Let me caution you that the first few months of operation, both the liquids production and financial results from the Blacks Fork II plant will be lumpy. First we need to dial in a new plan to maximize performance and liquids recoveries, and while the start up of this plant, so far, has been amazingly smooth, it's not unusual to have a few bubbles in the first few months of operation.
Second, since the plan is up way sooner than we had anticipated, we will temporarily sell the first couple of months of NGL production from Blacks Fork II at Conway, Kansas. Our long-term transportation and fractionation deal at Mont Belvieu, Texas begins on October 1, and as everyone I hope realizes, Conway is a lower-value market than Mont Belvieu.
Third, we have to provide a line pack NGL barrels and line pack to fill the transportation capacity from Wyoming to Conway, Kansas first, and that's about 60,000 barrels. And then, in October, when the Mont Belvieu deal kicks in, we'll have to provide an additional 230,000 barrels of NGLs to fill the line from Conway, Kansas down to southern Texas.
Please note that the line pack shows up on the balance sheets of both QEP Energy and QEP Field Services as inventory, not in the revenue line on the income statement. So the first few months of operation of this new plant won't be indicative of normal liquids production volumes or revenue generation.

> [REQUIRED ACTIONS]:
a. In the Blacks Fork II passage, where do the long-term transportation and fractionation arrangements begin on October 1?
b. Extend the Blacks Fork II passage, picking up after its final sentence.

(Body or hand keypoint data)

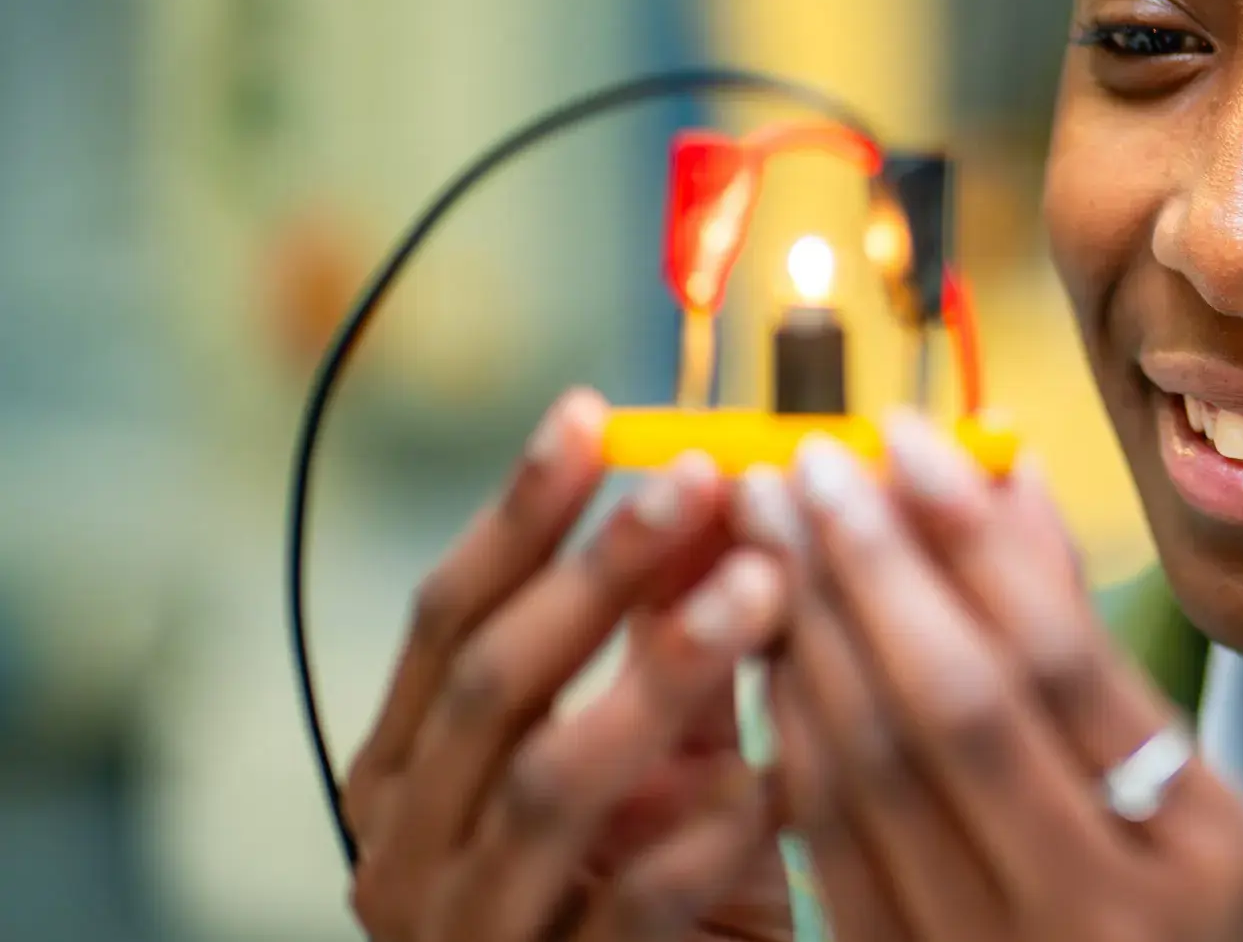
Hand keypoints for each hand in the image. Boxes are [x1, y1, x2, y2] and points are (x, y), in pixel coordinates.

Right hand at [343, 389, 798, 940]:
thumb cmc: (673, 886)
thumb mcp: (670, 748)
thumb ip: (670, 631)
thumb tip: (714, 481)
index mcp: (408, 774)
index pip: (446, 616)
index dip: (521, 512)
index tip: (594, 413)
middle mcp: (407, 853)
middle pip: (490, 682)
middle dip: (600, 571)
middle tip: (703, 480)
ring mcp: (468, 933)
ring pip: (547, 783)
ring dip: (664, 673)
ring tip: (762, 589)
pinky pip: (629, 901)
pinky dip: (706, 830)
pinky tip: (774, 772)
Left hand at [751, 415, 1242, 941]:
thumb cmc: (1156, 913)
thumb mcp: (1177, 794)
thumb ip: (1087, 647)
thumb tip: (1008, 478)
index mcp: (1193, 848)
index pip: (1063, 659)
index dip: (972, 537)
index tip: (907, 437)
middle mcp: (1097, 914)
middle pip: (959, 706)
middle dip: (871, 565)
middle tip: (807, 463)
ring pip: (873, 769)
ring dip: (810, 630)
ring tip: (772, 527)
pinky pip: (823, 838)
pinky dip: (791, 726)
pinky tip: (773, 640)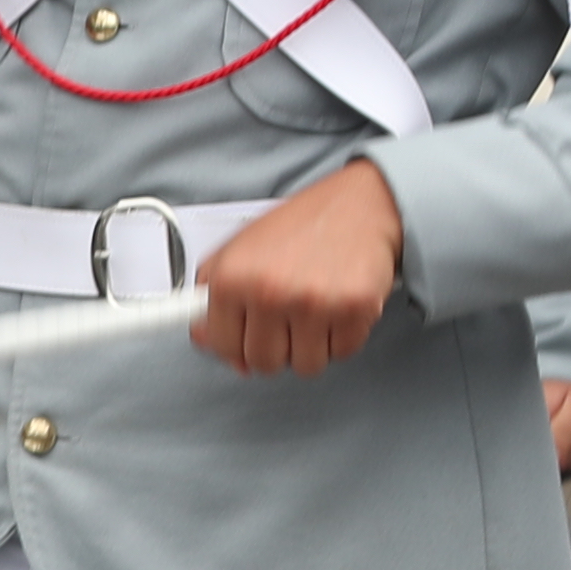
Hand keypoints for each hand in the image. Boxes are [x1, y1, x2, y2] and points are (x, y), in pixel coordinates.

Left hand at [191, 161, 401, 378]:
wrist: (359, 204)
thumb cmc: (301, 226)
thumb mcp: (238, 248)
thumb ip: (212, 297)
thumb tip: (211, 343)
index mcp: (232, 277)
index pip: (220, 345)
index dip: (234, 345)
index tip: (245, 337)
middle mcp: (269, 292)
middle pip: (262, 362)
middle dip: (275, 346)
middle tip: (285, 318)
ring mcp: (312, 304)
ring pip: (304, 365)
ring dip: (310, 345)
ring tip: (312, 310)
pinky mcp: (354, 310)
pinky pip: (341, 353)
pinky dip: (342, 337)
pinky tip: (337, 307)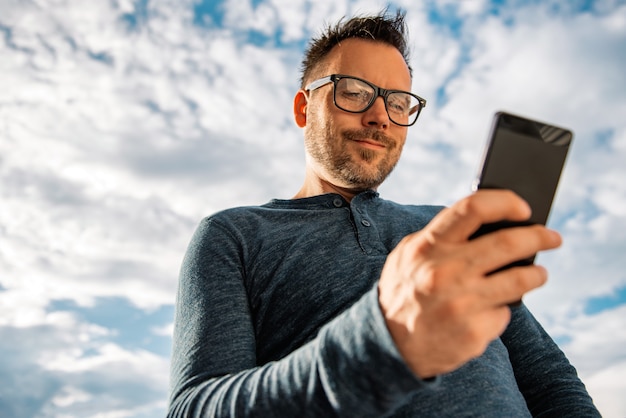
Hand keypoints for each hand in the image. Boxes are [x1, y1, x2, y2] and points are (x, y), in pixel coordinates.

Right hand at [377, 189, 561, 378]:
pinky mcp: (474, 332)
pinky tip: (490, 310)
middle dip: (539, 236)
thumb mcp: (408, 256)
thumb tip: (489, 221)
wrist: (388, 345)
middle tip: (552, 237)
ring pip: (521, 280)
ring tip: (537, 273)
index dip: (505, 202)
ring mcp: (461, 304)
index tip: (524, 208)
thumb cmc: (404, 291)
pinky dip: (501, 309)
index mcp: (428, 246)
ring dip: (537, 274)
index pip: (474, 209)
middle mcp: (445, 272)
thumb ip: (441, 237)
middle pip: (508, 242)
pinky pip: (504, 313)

> [ANSWERS BELOW]:
a. Mont Belvieu, Texas

b.
As soon as the plant's up and running and stable, we have committed that we will put out an additional release with a lot more information on Blacks Fork II and the impact it will have on QEP Resources and subsidiary revenues and EBITDAX. Now that Blacks Fork II is complete and given the economic uplift of liquids recoveries on QEP's Energy production, the liquids that we'll be extracting at Blacks Fork 2 add over $1 in Mcf to well head realizations.
We plan to add 2 additional rigs at Pinedale later this year to fully load the entire Blacks Fork cryo complex. Please refer to the slides that we've included in the release, Slides 11, 12 and 13.
It show fuel services assets; a nice photo of the plant; and then the location of the plant, which is about 100 miles south of Pinedale; other QEP assets and third-party pipeline and other infrastructure in western Wyoming. Turning to the Anadarko Basin, Woodford or Cana Shale play, we've completed, in terms of sales, 4 new QEP-operated wells since our last call, all with good results.
And we have 3 QEP-operated wells waiting our completion. Also of note we've added 2,300 net acres in the liquids-rich fairway of the Cana play.
Since our last update, we now have 77,600 net acres in this play, and we anticipate running 3 QEP-operated wells in the Cana for the remainder of 2011. Slide 8 shows more information on the Cana.
In the Williston Basin, North Dakota, since our last call, we've completed, in terms of sales, 3 new QEP-operated middle Bakken and one new QEP-operated Three Forks well. We provided the rates for these wells in our release, so I won't repeat them here.
Please note that the rates from all 4 of these new wells were restricted. We're obviously pleased with the results of all 4 including another good data point on our Three Forks potential from the southernmost well that we reported on our release.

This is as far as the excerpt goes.